Filinvest prices new bond for infra and renewable energy projects
US$200 million deal provides company flexibility in managing maturity profile
11 Sep 2020 | Chito Santiago

Philippine publicly-listed holding company Filinvest Development Corporation (FDC) returned to the US dollar bond market after an absence of more than seven years, pricing on September 10 a US$200 million offering.

The unrated Reg S only five-year deal was priced at 99.442% with a coupon of 4.125% to offer a yield of 4.25%. This was 25bp tighter than the initial price guidance and the coupon represents the lowest ever for FDC in the international bond markets.

“This bond issuance will further optimize our capital structure, as well as position us to pursue new investments in infrastructure and sustainable solutions such as solar energy, water and waste water,” says FDC president and chief executive officer Josephine Gotianun Yap.

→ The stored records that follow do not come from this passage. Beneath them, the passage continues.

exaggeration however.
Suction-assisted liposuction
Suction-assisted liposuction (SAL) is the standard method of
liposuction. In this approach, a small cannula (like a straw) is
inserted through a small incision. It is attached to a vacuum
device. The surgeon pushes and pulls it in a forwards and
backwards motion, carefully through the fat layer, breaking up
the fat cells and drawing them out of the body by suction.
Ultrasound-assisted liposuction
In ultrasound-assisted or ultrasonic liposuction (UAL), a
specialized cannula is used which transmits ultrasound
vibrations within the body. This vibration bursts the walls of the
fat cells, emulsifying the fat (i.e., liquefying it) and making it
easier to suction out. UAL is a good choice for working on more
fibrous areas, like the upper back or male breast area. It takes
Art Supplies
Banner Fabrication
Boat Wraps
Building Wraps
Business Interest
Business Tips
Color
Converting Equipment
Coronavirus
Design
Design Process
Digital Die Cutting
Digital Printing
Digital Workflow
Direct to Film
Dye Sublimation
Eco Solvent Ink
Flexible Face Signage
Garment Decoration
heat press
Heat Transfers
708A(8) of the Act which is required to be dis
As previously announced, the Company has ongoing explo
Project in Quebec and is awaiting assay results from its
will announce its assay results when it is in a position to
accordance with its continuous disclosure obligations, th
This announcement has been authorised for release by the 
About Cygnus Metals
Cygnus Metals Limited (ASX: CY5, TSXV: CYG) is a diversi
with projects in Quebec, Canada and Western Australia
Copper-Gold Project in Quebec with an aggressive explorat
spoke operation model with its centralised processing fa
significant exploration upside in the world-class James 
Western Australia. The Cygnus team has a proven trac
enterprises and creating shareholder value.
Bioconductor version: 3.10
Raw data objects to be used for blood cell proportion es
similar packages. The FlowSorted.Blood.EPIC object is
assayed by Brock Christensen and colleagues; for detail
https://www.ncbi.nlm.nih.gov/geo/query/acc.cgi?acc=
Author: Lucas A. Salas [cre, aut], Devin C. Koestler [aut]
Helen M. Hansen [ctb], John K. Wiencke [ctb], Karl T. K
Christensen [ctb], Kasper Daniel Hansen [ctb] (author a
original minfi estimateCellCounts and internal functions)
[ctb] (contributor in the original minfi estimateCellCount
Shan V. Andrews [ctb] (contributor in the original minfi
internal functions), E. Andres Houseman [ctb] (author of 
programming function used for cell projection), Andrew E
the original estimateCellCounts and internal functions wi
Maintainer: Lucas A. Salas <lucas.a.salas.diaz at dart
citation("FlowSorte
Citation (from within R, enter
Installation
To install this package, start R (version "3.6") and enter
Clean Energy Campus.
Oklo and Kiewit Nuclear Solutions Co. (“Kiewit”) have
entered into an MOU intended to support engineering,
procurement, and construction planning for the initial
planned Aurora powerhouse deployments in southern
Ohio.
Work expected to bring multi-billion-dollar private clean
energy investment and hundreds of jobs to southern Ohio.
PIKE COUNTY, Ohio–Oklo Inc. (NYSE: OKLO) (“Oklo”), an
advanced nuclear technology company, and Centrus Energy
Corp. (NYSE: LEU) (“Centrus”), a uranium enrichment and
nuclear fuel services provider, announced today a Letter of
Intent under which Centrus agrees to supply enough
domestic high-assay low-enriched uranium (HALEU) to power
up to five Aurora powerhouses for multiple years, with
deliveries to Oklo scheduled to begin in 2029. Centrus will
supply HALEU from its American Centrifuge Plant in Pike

Proceeds from the bond offering, issued through Filinvest Development Cayman Islands, will be used to finance capital expenditure in digitalization, water, desalination, waster water and renewable energy projects, the district cooling system joint venture, and other infrastructure projects, as well as to refinance some maturing loans. They will also be allocated for general corporate purposes.

“The issuance will allow us to diversify our funding sources, partially refinance existing debt, and give us flexibility in managing our maturity profile,” adds FDC CEO Nelson Bona.

UBS was the sole global coordinator for the transaction, as well as a joint bookrunner along with Standard Chartered. China Bank Capital Corporation, Metropolitan Bank & Trust Company, PNB Capital and Investment Corporation and UnionBank of the Philippines acted as the domestic lead managers.

FDC announced during its online annual stockholders’ meeting on June 22 this year that it was exploring tapping the offshore debt market through the issuance of long-term bonds given the prevailing attractive offshore debt environment to further bolster its liquidity position. The company debuted in the offshore bond market in March 2013, raising US$300 million. The seven-year deal was priced at par with a coupon of 4.25% and it attracted a total order book of US$1.4 billion from 70 accounts. FDC has retired the bonds using the group’s excess cash, coupled with new local currency term loan financing from the local banks.

The company has earmarked 25.7 billion pesos (US$530 million) for capital expenditures in 2020. It has been building up its third leg in the stable power generation business, with the 405MW circulating fluidized bed plant of its subsidiary FDC Utilities located in the province of Misamis Oriental. This is the largest operating baseload power plant in Mindanao, which is outpacing the other regions in terms of power demand.

FDC’s environment-friendly solutions portfolio includes joint ventures with technology leaders such as Engie Services Philippines for solar rooftop systems and district cooling services.